:: EXERCISE GOAL ::
Your answer should be an exact copy of the listing.

:: SUPPLIED DATA ::
_ _ _ _ _ _ _
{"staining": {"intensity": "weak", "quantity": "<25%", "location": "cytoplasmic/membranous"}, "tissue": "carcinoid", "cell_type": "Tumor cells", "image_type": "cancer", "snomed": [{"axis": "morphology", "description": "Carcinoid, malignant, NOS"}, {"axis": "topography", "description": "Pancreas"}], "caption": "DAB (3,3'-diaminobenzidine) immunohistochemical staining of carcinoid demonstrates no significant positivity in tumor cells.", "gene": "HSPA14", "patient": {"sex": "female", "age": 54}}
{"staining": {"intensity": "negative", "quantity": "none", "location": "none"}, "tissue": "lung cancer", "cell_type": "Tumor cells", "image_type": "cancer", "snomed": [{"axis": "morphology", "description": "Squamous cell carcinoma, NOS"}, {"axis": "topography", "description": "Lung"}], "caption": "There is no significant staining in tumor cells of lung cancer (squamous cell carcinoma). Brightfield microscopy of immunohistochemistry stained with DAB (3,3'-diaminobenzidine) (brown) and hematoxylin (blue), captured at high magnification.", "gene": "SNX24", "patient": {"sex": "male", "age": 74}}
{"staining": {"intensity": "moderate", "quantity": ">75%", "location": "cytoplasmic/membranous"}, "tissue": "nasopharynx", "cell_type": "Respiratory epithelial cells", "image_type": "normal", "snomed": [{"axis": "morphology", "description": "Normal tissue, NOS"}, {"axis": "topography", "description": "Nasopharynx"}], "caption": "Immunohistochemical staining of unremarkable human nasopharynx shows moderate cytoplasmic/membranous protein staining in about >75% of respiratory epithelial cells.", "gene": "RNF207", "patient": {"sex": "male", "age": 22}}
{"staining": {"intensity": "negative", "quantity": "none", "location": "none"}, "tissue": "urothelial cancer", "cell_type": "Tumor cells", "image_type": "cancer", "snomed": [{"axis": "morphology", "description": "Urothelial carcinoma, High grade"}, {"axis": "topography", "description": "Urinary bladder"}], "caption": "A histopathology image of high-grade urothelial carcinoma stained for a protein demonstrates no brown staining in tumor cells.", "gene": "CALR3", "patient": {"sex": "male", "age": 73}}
_ _ _ _ _ _ _
:: OUTPUT OF THE TASK ::
{"staining": {"intensity": "weak", "quantity": "<25%", "location": "cytoplasmic/membranous"}, "tissue": "carcinoid", "cell_type": "Tumor cells", "image_type": "cancer", "snomed": [{"axis": "morphology", "description": "Carcinoid, malignant, NOS"}, {"axis": "topography", "description": "Pancreas"}], "caption": "DAB (3,3'-diaminobenzidine) immunohistochemical staining of carcinoid demonstrates no significant positivity in tumor cells.", "gene": "HSPA14", "patient": {"sex": "female", "age": 54}}
{"staining": {"intensity": "negative", "quantity": "none", "location": "none"}, "tissue": "lung cancer", "cell_type": "Tumor cells", "image_type": "cancer", "snomed": [{"axis": "morphology", "description": "Squamous cell carcinoma, NOS"}, {"axis": "topography", "description": "Lung"}], "caption": "There is no significant staining in tumor cells of lung cancer (squamous cell carcinoma). Brightfield microscopy of immunohistochemistry stained with DAB (3,3'-diaminobenzidine) (brown) and hematoxylin (blue), captured at high magnification.", "gene": "SNX24", "patient": {"sex": "male", "age": 74}}
{"staining": {"intensity": "moderate", "quantity": ">75%", "location": "cytoplasmic/membranous"}, "tissue": "nasopharynx", "cell_type": "Respiratory epithelial cells", "image_type": "normal", "snomed": [{"axis": "morphology", "description": "Normal tissue, NOS"}, {"axis": "topography", "description": "Nasopharynx"}], "caption": "Immunohistochemical staining of unremarkable human nasopharynx shows moderate cytoplasmic/membranous protein staining in about >75% of respiratory epithelial cells.", "gene": "RNF207", "patient": {"sex": "male", "age": 22}}
{"staining": {"intensity": "negative", "quantity": "none", "location": "none"}, "tissue": "urothelial cancer", "cell_type": "Tumor cells", "image_type": "cancer", "snomed": [{"axis": "morphology", "description": "Urothelial carcinoma, High grade"}, {"axis": "topography", "description": "Urinary bladder"}], "caption": "A histopathology image of high-grade urothelial carcinoma stained for a protein demonstrates no brown staining in tumor cells.", "gene": "CALR3", "patient": {"sex": "male", "age": 73}}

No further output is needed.